**PROBLEMS TO SOLVE**:
A. In the test harness excerpt, what suffix do test files use?
B. Rewrite the test harness excerpt, starting at the words "Workflow runs combine" and stopping after "and deterministic assertions.", with "harness" changed to "framework" throughout.

**EXCERPT**:
⟨

Workflow runs combine prompts, shell commands, and orchestration logic. Without a harness, outcomes depend on live models, timing, and the host machine — making regressions hard to catch in CI or during refactors. The test harness solves this by giving you fixed prompt responses, in-process execution, and deterministic assertions.

File naming and layout

Test files use the .test.jh suffix (for example workflow_greeting.test.jh).

A test file supports the same top-level forms as any .jh file (import, config, workflow, etc.), but the CLI only executes test "..." { ... } blocks. Other declarations are parsed into the runtime graph — for example, a local workflow is visible to single-segment references.

Recommended style: keep test files to import statements and test blocks. Define the workflows under test in separate modules so files stay small and focused.

Import paths in import "..." as alias resolve relative to the test file's directory, with the same extension handling as ordinary modules (.jh is appended when omitted). See Grammar — Lexical notes.

Running tests

# All *.test.jh files under the detected workspace root (recursive)
jaiph test

# All tests under a directory (recursive)
jaiph test ./e2e

# One file
jaiph test ./e2e/workflow_greeting.test.jh

# Equivalent shorthand (a *.test.jh path is treated as jaiph test)

⟩

Saved data entries:
⟨

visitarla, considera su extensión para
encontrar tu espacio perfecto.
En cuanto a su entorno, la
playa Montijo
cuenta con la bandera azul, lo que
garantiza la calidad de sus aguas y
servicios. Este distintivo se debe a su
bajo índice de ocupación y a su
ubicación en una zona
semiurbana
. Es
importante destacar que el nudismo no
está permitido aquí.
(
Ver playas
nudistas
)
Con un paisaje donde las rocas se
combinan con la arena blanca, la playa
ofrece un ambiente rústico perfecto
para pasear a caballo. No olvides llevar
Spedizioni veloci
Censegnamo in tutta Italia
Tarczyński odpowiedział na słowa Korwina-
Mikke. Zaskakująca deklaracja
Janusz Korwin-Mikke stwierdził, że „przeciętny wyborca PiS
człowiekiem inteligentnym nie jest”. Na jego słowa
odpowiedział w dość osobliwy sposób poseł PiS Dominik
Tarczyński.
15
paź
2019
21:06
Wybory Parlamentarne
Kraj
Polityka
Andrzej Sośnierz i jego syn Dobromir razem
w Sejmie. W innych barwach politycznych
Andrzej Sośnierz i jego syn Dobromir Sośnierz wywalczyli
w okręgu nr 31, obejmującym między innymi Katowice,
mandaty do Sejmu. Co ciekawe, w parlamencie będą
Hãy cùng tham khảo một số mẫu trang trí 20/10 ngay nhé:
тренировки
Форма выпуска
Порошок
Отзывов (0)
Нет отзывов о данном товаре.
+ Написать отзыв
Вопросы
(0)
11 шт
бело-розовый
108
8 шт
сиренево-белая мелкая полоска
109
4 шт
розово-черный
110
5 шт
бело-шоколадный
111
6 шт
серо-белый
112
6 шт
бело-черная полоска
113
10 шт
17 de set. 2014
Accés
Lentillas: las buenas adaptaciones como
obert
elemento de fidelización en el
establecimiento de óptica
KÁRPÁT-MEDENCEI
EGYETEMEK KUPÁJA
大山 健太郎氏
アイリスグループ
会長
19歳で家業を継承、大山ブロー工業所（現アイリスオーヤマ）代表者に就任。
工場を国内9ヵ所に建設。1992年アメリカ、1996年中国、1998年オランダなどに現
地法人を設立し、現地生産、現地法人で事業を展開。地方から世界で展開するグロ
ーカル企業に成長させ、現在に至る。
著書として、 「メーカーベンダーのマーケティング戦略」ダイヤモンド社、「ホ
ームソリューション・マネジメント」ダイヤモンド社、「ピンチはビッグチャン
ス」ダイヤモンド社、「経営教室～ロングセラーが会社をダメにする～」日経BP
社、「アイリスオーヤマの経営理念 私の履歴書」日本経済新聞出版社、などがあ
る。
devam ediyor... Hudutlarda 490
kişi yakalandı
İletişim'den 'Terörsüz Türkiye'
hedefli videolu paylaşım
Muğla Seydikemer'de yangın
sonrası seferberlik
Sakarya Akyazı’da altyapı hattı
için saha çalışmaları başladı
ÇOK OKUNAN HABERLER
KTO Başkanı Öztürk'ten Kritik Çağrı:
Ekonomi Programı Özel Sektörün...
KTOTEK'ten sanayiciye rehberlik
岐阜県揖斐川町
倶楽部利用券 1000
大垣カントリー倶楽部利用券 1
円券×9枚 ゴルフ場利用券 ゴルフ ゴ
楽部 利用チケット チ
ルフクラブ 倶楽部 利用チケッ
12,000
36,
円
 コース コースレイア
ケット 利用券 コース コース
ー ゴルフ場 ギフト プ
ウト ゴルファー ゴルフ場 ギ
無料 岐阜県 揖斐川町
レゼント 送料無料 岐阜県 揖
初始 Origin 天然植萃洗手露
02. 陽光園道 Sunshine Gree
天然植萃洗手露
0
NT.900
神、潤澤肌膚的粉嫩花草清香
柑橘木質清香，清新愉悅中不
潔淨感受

⟩

**LIST OF ANSWERS**:
A. .test.jh

B.
Workflow runs combine prompts, shell commands, and orchestration logic. Without a framework, outcomes depend on live models, timing, and the host machine — making regressions hard to catch in CI or during refactors. The test framework solves this by giving you fixed prompt responses, in-process execution, and deterministic assertions.